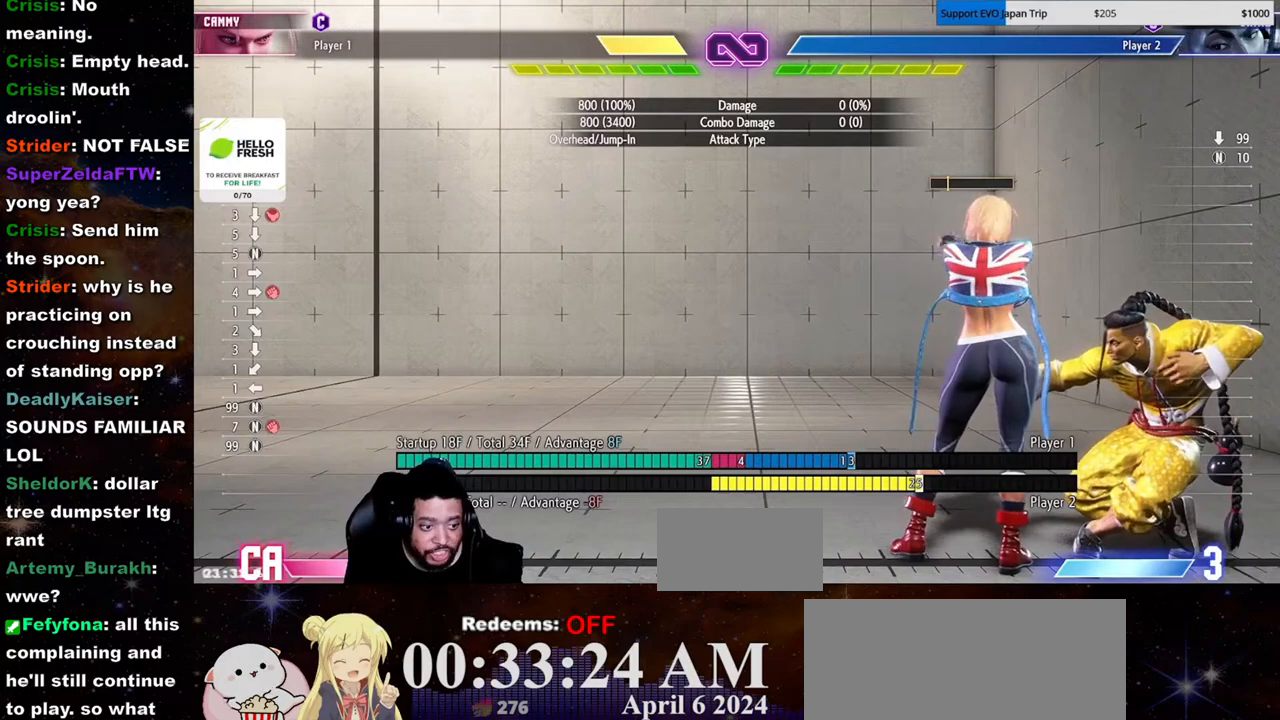
{"buttons": [], "left_stick": "center", "events": []}
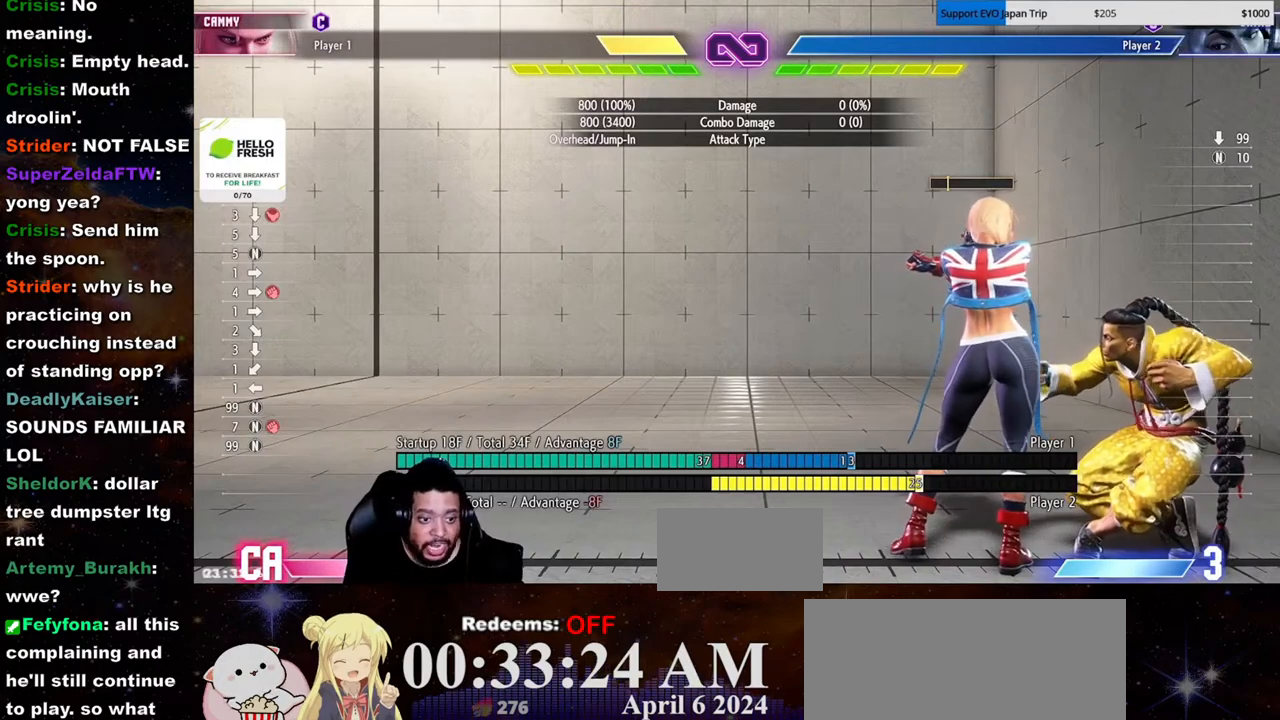
{"buttons": [], "left_stick": "center", "events": [[217, "left_stick", "left"], [450, "left_stick", "center"]]}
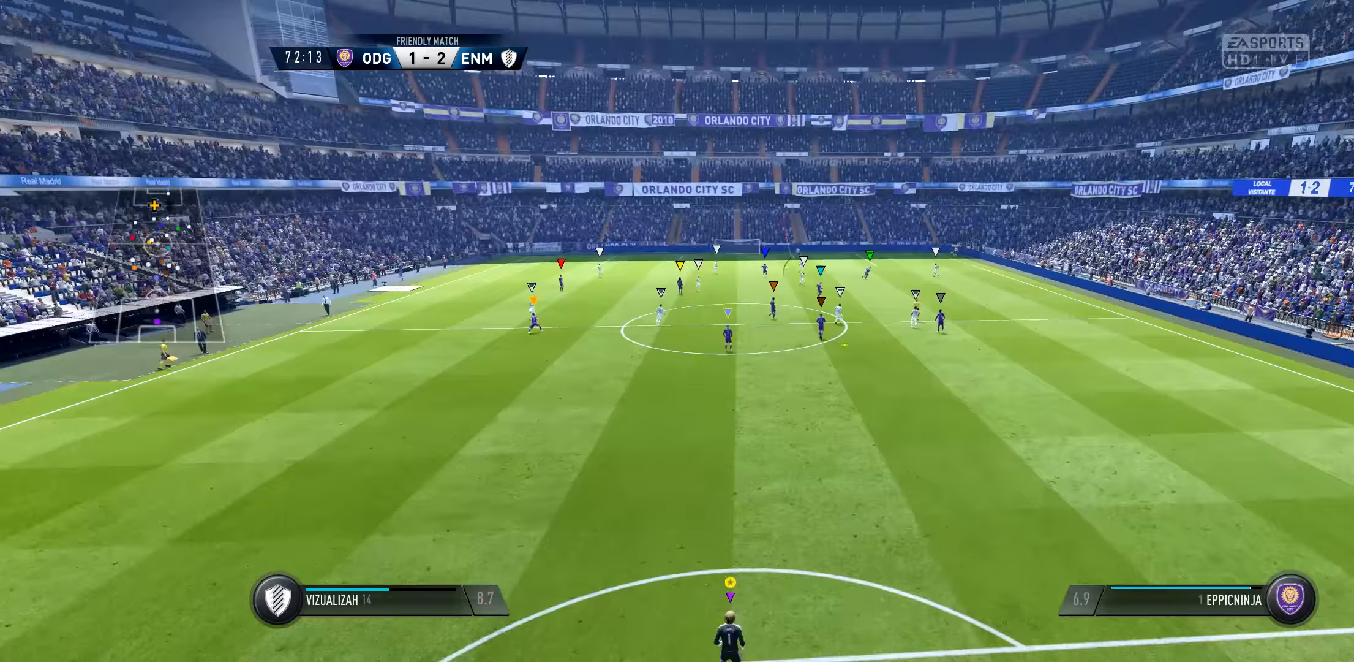
Gameplay with a controller (Xbox layout); each line is a JSON object with the inputs held at the frame after it (dt_ms = milliseconds from this image to that frame). "events" lists button and stick changes between this image and that frame as [ms after this image, input, new state], when the widget could be followed in between.
{"dt_ms": 500, "buttons": ["L1"], "left_stick": "center", "right_stick": "center", "events": [[467, "L1", "down"]]}
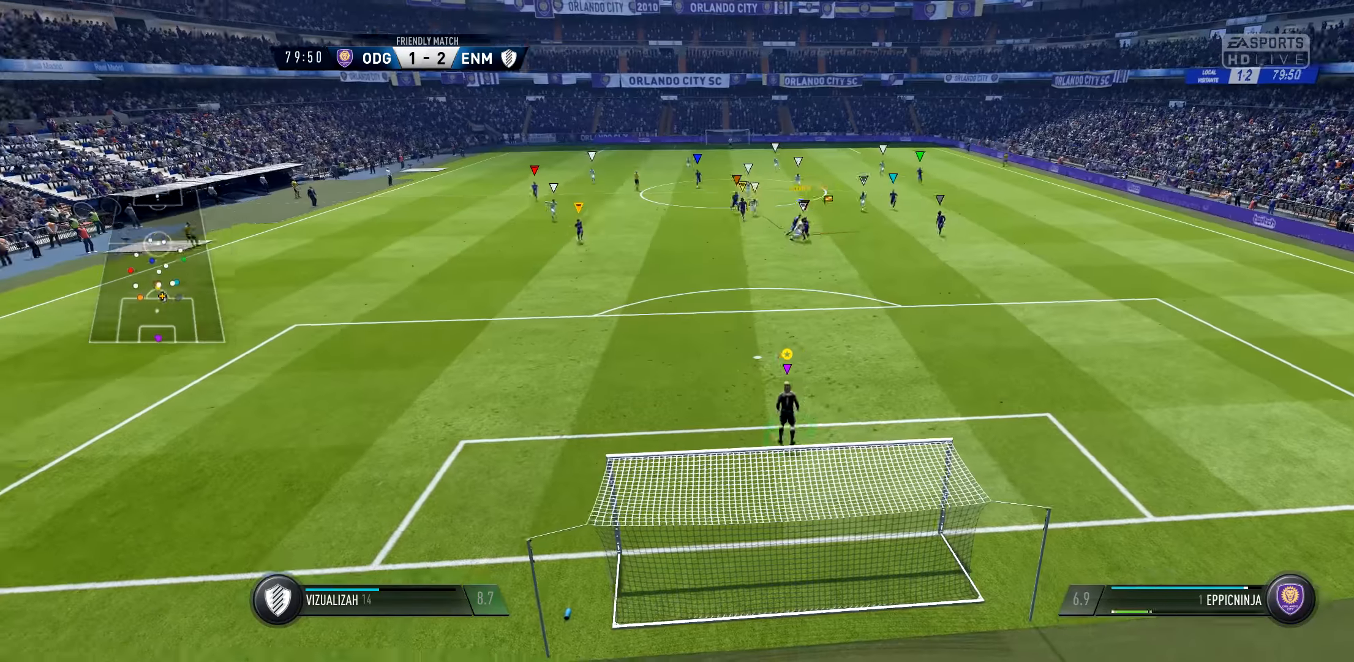
{"dt_ms": 500, "buttons": ["L1"], "left_stick": "center", "right_stick": "center", "events": []}
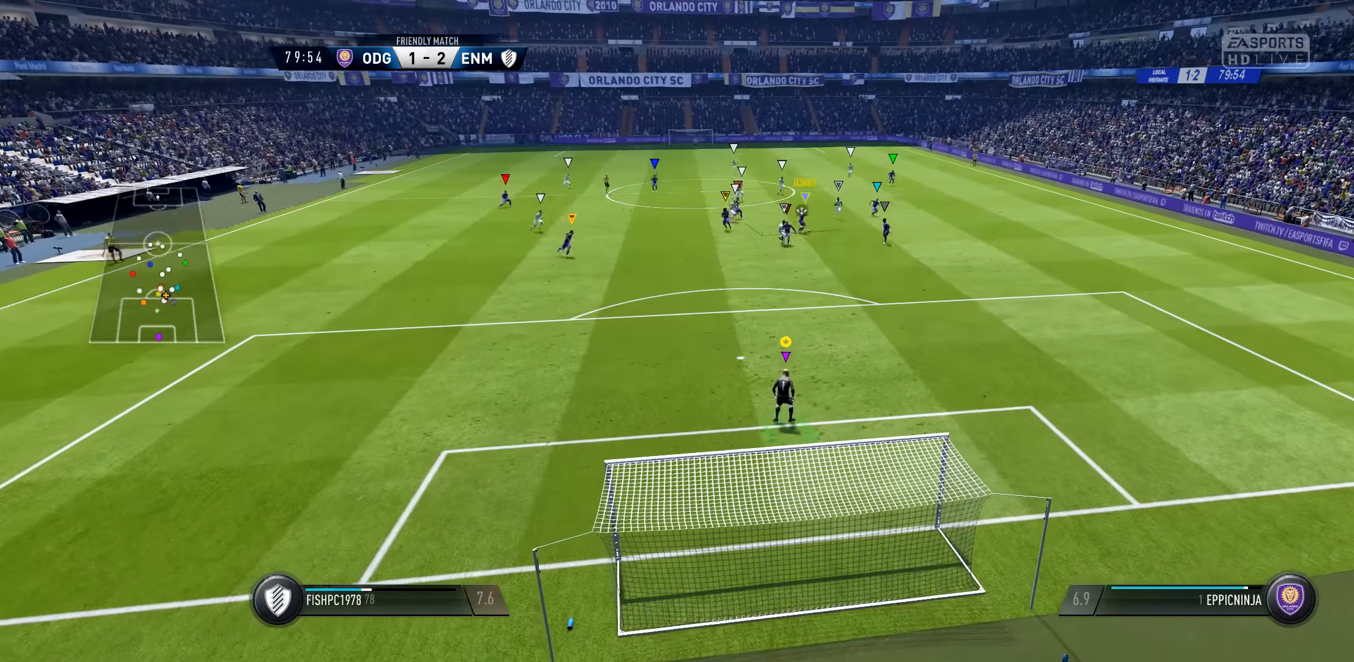
{"dt_ms": 500, "buttons": ["L1"], "left_stick": "center", "right_stick": "center", "events": []}
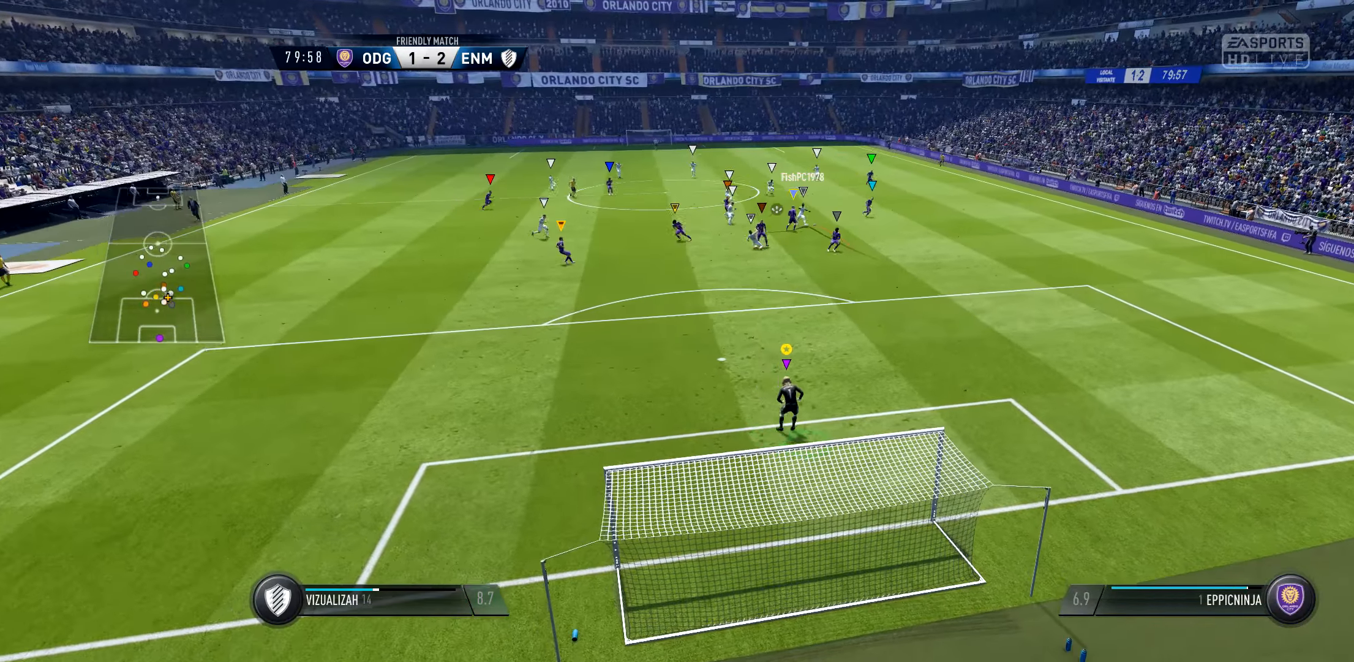
{"dt_ms": 500, "buttons": ["L1"], "left_stick": "center", "right_stick": "center", "events": [[133, "SELECT", "down"], [300, "SELECT", "up"]]}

★ ★ ★ ★ ★

▸ **TASK TO CARRY OUT**
I would like the material repeated in full and exactly, with its images omitted.

▸ **OUTPUT FOR THIS TASK**
{"buttons": [], "left_stick": "center", "events": []}
{"buttons": [], "left_stick": "center", "events": [[217, "left_stick", "left"], [450, "left_stick", "center"]]}
Gameplay with a controller (Xbox layout); each line is a JSON object with the inputs held at the frame after it (dt_ms = milliseconds from this image to that frame). "events" lists button and stick changes between this image and that frame as [ms after this image, input, new state], when the widget could be followed in between.
{"dt_ms": 500, "buttons": ["L1"], "left_stick": "center", "right_stick": "center", "events": [[467, "L1", "down"]]}
{"dt_ms": 500, "buttons": ["L1"], "left_stick": "center", "right_stick": "center", "events": []}
{"dt_ms": 500, "buttons": ["L1"], "left_stick": "center", "right_stick": "center", "events": []}
{"dt_ms": 500, "buttons": ["L1"], "left_stick": "center", "right_stick": "center", "events": [[133, "SELECT", "down"], [300, "SELECT", "up"]]}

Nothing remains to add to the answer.